To do this, researchers use techniques including removable supports, and guiding forces from acoustic and electrostatic fields.
One particularly promising approach involves magnetic levitation, through which strong field gradients can precisely guide tissue cells into place. To achieve strong enough gradients, however, cells must be suspended within a paramagnetic medium containing gadolinium ions.
At the concentrations required for the technique to work, these ions are toxic to cells, and can cause dangerous pressure imbalances.
One potential solution to this problem is to perform levitated assemblies in microgravity. Recent studies have shown particular interest in doing this with cartilage – the smooth, elastic tissue found in human joints and intervertebral disks. Currently, it is poorly understood how cartilage is affected during long-term spaceflight, since space-based experiments are extremely expensive and time-consuming.
In their study, Parfenov and collaborators designed a magnetic bioassembler for use on the ISS – which would only require a low, non-toxic concentration of gadolinium ions.
To do this, the researchers first fabricated tissue spheroids from human cartilage cells at the Baikonur Cosmodrome in Kazakhstan, which were embedded in heat-reversible hydrogel, then delivered to the ISS in hermetically sealed cuvettes. After gadolinium ions were injected by a cosmonaut aboard the space station, the cuvettes were cooled to release the cells from the hydrogel, then placed in a 37°C chamber within the bioassembler for two days.
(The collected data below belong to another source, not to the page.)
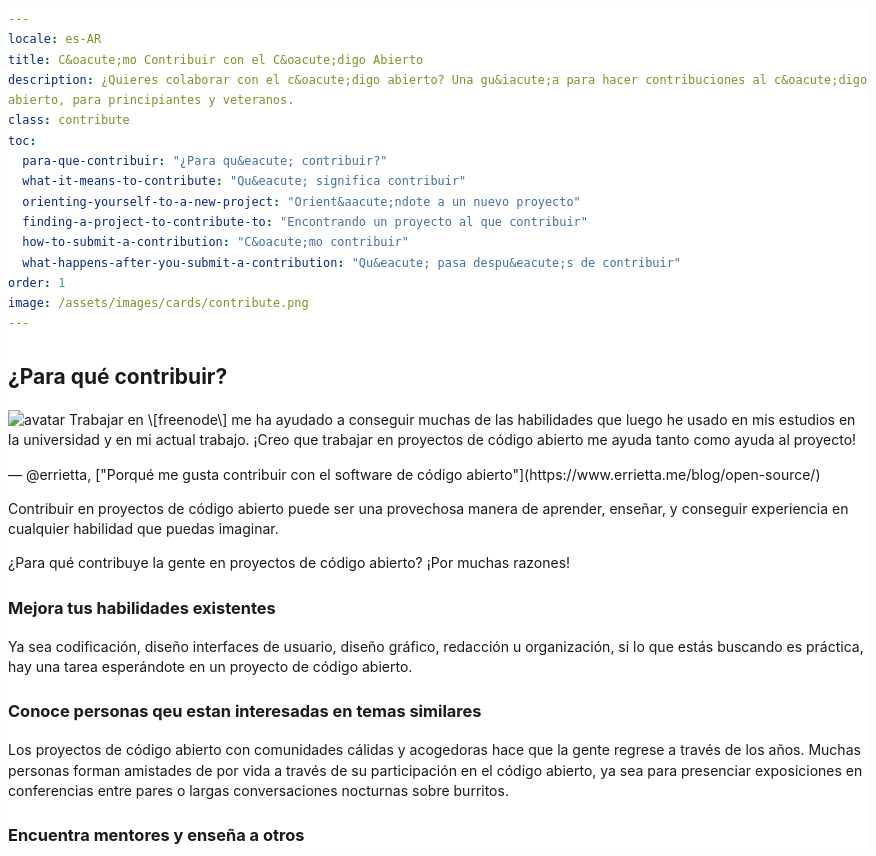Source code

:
 ```yaml
---
locale: es-AR
title: C&oacute;mo Contribuir con el C&oacute;digo Abierto
description: ¿Quieres colaborar con el c&oacute;digo abierto? Una gu&iacute;a para hacer contribuciones al c&oacute;digo abierto, para principiantes y veteranos.
class: contribute
toc:
  para-que-contribuir: "¿Para qu&eacute; contribuir?"
  what-it-means-to-contribute: "Qu&eacute; significa contribuir"
  orienting-yourself-to-a-new-project: "Orient&aacute;ndote a un nuevo proyecto"
  finding-a-project-to-contribute-to: "Encontrando un proyecto al que contribuir"
  how-to-submit-a-contribution: "C&oacute;mo contribuir"
  what-happens-after-you-submit-a-contribution: "Qu&eacute; pasa despu&eacute;s de contribuir"
order: 1
image: /assets/images/cards/contribute.png
---
```


## ¿Para qué contribuir?

<aside markdown="1" class="pquote">
  <img src="https://avatars2.githubusercontent.com/u/134585?v=3&s=400" class="pquote-avatar" alt="avatar">
  Trabajar en \[freenode\] me ha ayudado a conseguir muchas de las habilidades que luego he usado en mis estudios en la universidad y en mi actual trabajo. ¡Creo que trabajar en proyectos de código abierto me ayuda tanto como ayuda al proyecto!
  <p markdown="1" class="pquote-credit">
— @errietta, ["Porqué me gusta contribuir con el software de código abierto"](https://www.errietta.me/blog/open-source/)
  </p>
</aside>

Contribuir en proyectos de c&oacute;digo abierto puede ser una provechosa manera de aprender, enseñar, y conseguir experiencia en cualquier habilidad que puedas imaginar.

¿Para qu&eacute; contribuye la gente en proyectos de c&oacute;digo abierto? ¡Por muchas razones!

### Mejora tus habilidades existentes

Ya sea codificación, diseño interfaces de usuario, diseño gráfico, redacción u organización, si lo que estás buscando es práctica, hay una tarea esperándote en un proyecto de código abierto.

### Conoce personas qeu estan interesadas en temas similares

Los proyectos de código abierto con comunidades cálidas y acogedoras hace que la gente regrese a través de los años. Muchas personas forman amistades de por vida a través de su participación en el código abierto, ya sea para presenciar exposiciones en conferencias entre pares o largas conversaciones nocturnas sobre burritos.

### Encuentra mentores y enseña a otros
In these conditions, cell fusion and self-assembly could be sustained, and were recorded on a video camera. Finally, the assembled cartilage was stored at room temperature for two weeks, before being returned to Earth for analysis.
As Parfenov’s team hoped, the self-assembly process captured by the camera showed strong agreement with their mathematical models and computer simulations.
The success of their experiment now represents a significant advance in our ability to fabricate 3D human tissues without the need for scaffolds, and with non-toxic levels of gadolinium ions.
With the adverse effects of microgravity on human tissue already well known to researchers, their technique could prove critical in maintaining the health of astronauts during future manned space exploration.
The research is described in Science Advances.